RAW DATA START

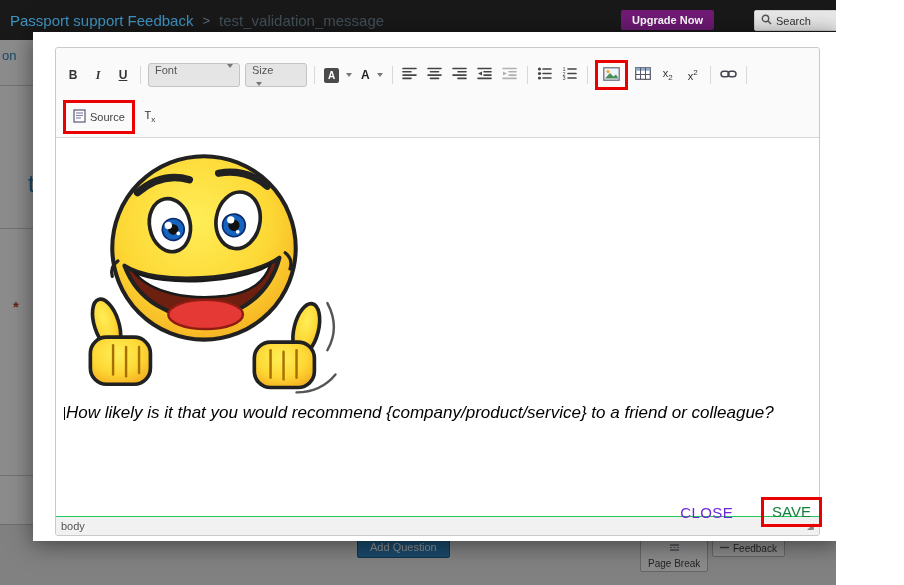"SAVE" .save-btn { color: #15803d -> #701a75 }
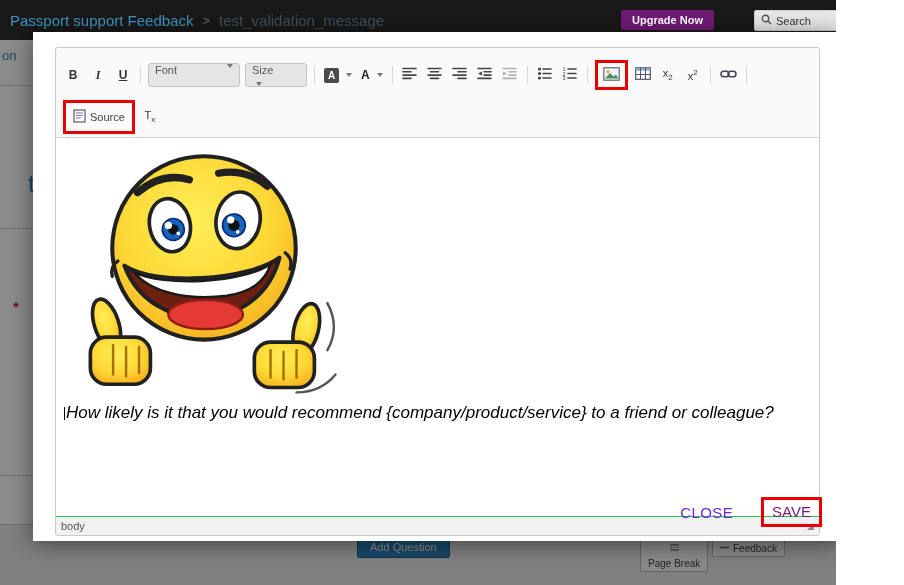"body" .path-bar { border-top: 1px solid #22c55e -> 7px solid #22c55e }
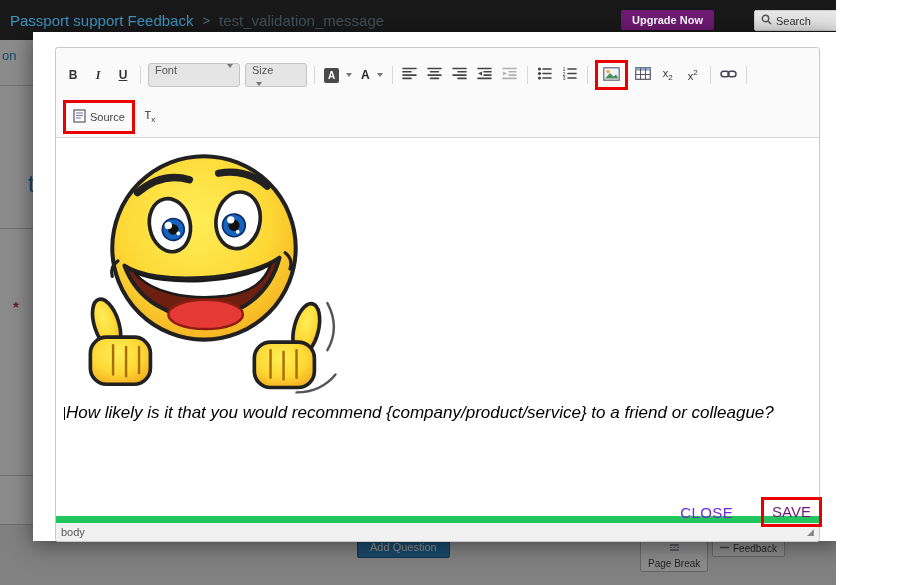"Feedback" span { text: Feedback -> Question }
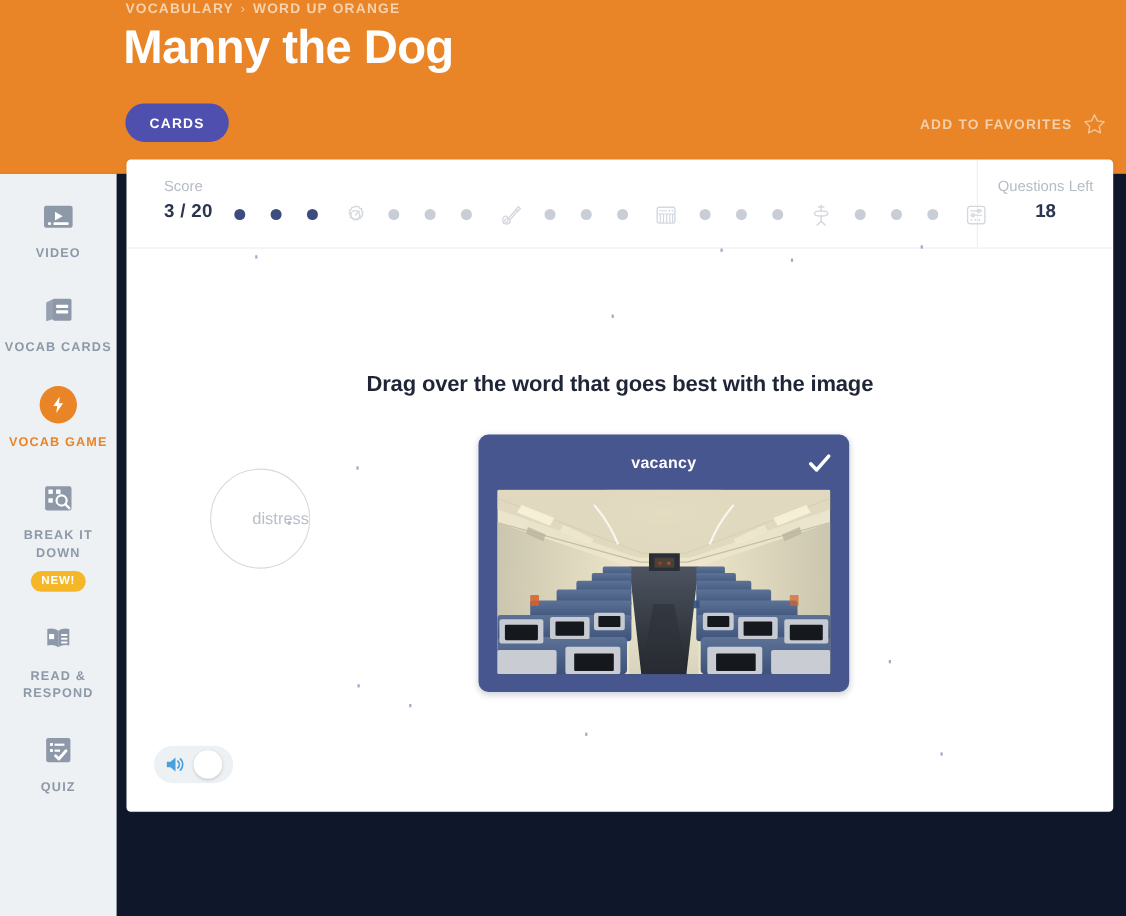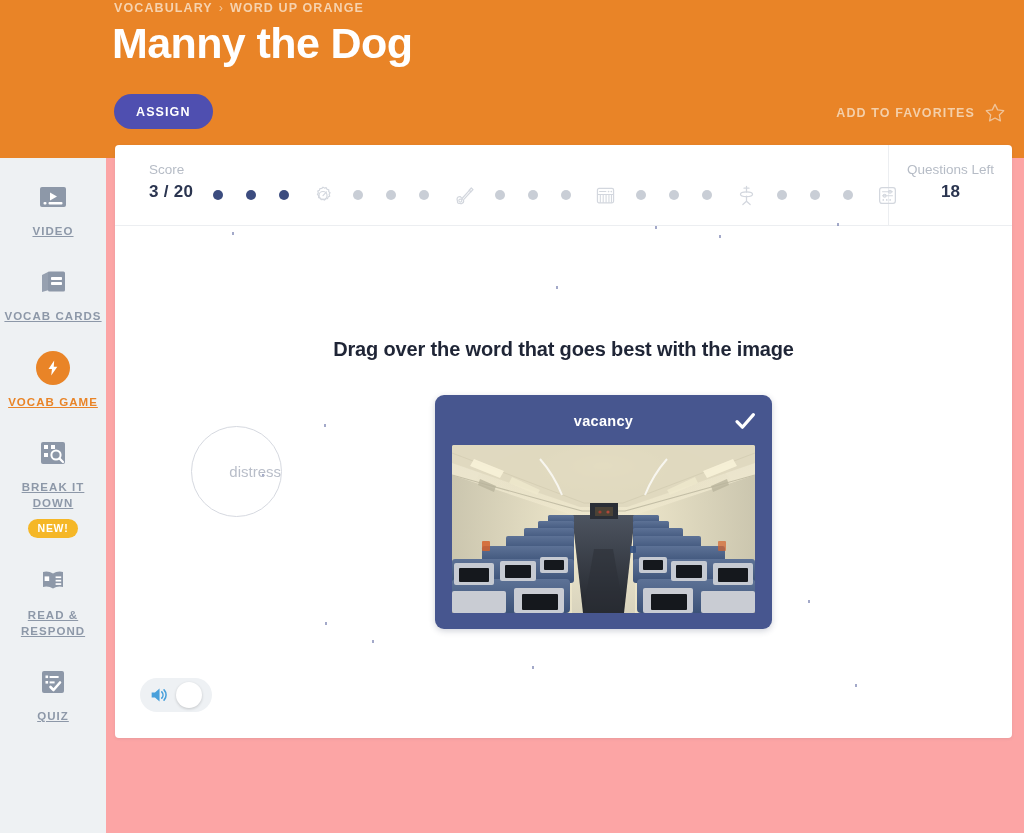"VOCABULARY › WORD UP ORANGE" #app { background: #fca5a5 -> #0f172a }
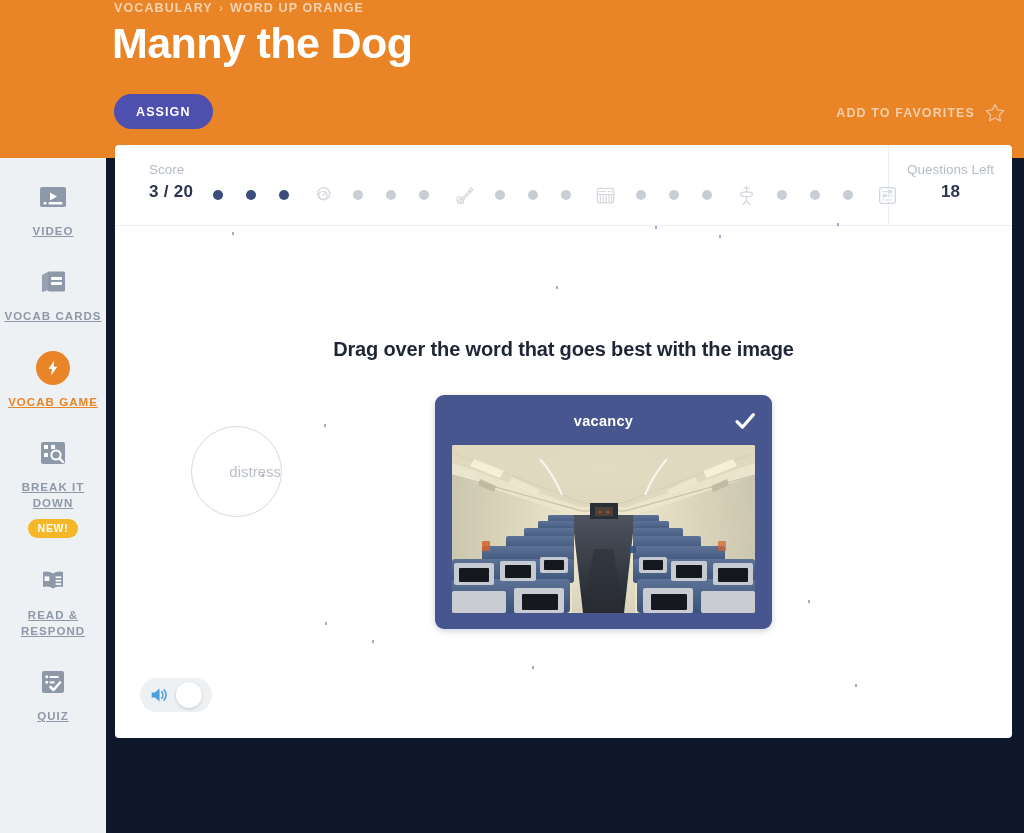"ASSIGN" button.btn { text: ASSIGN -> CARDS }
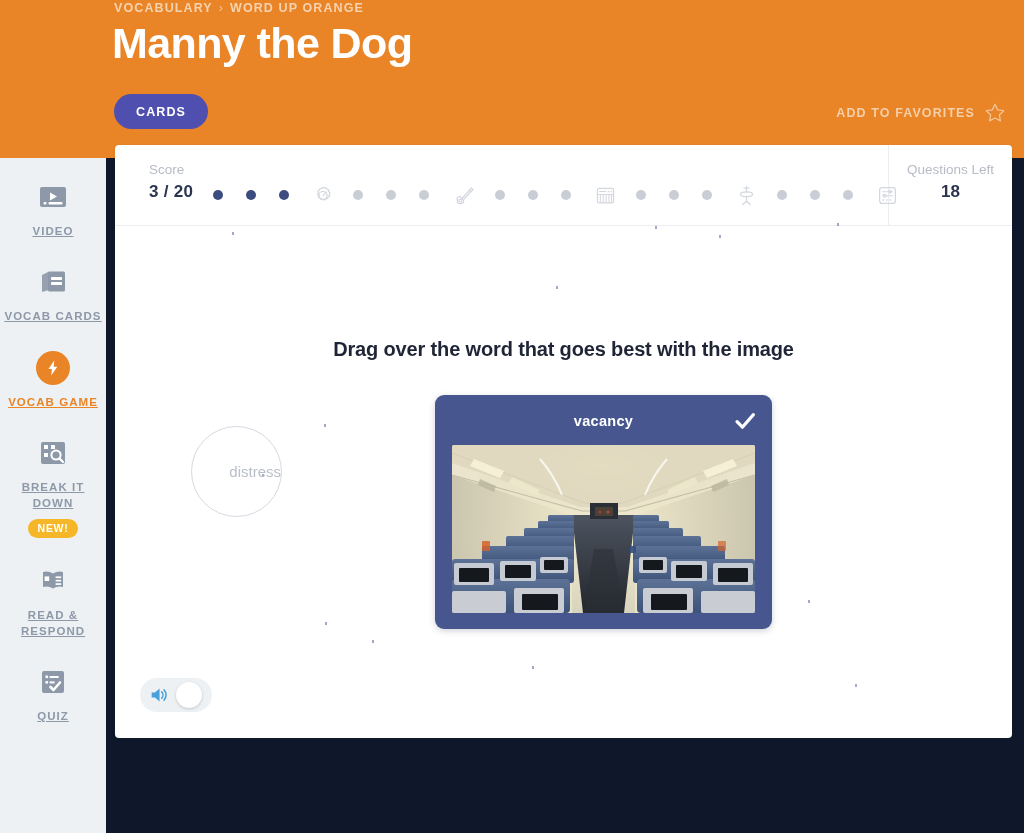"VIDEO" .nav-label { text-decoration: underline -> none }
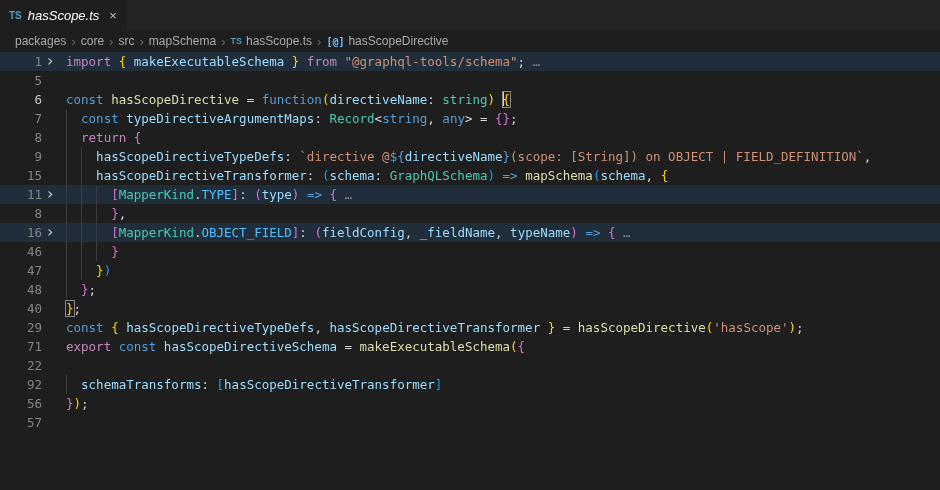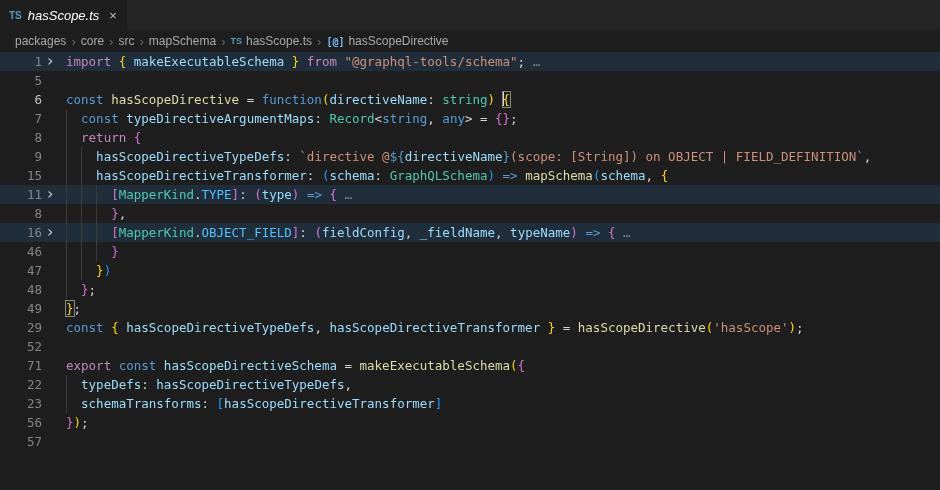"49" span.lnum { text: 49 -> 40 }
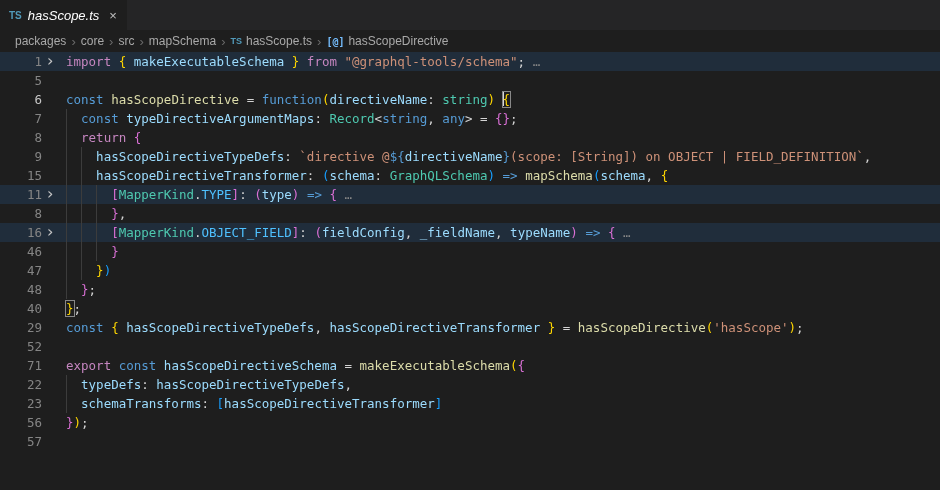"52" div.row { html: <div> <div> <span>52</span> </div> <div></div> </div> -> none }
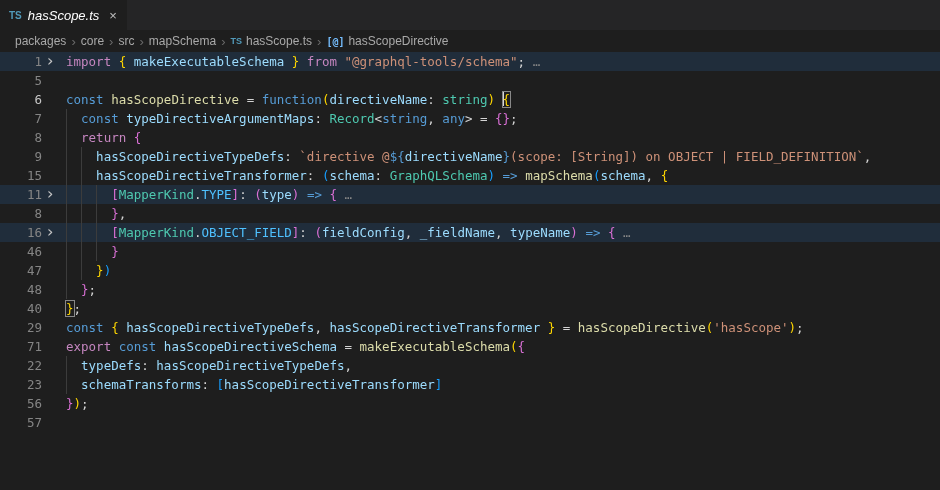"typeDefs: hasScopeDirectiveTypeDefs," div.codeline { html: <div><span></span><span> </span><span>typeDefs</span><span>: </span><span>hasScopeDirectiveTypeDefs</span><span>,</span></div> -> none }
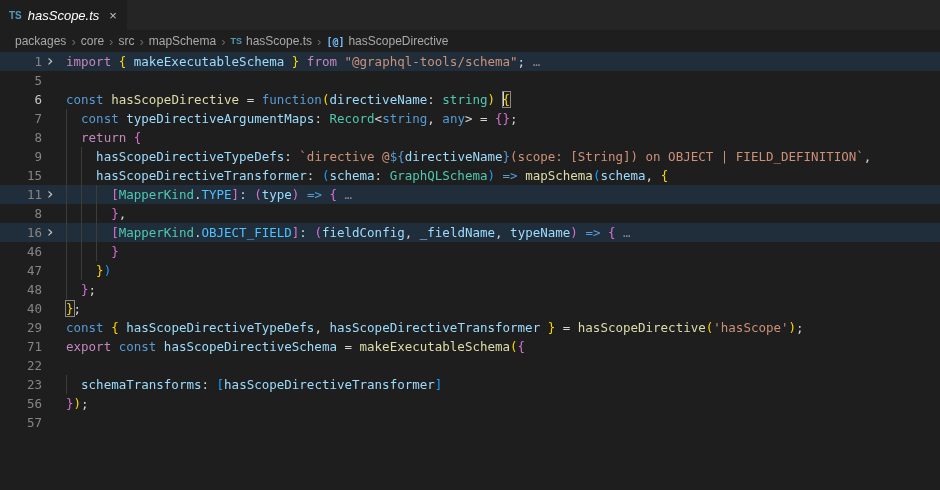"23" span.lnum { text: 23 -> 92 }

RAW DATA END

# JOB:
Retype each entry precisely. Skip images entirely.

# RESPONSE TO THE TASK:
"SAVE" .save-btn { color: #15803d -> #701a75 }
"body" .path-bar { border-top: 1px solid #22c55e -> 7px solid #22c55e }
"Feedback" span { text: Feedback -> Question }
"VOCABULARY › WORD UP ORANGE" #app { background: #fca5a5 -> #0f172a }
"ASSIGN" button.btn { text: ASSIGN -> CARDS }
"VIDEO" .nav-label { text-decoration: underline -> none }
"49" span.lnum { text: 49 -> 40 }
"52" div.row { html: <div> <div> <span>52</span> </div> <div></div> </div> -> none }
"typeDefs: hasScopeDirectiveTypeDefs," div.codeline { html: <div><span></span><span> </span><span>typeDefs</span><span>: </span><span>hasScopeDirectiveTypeDefs</span><span>,</span></div> -> none }
"23" span.lnum { text: 23 -> 92 }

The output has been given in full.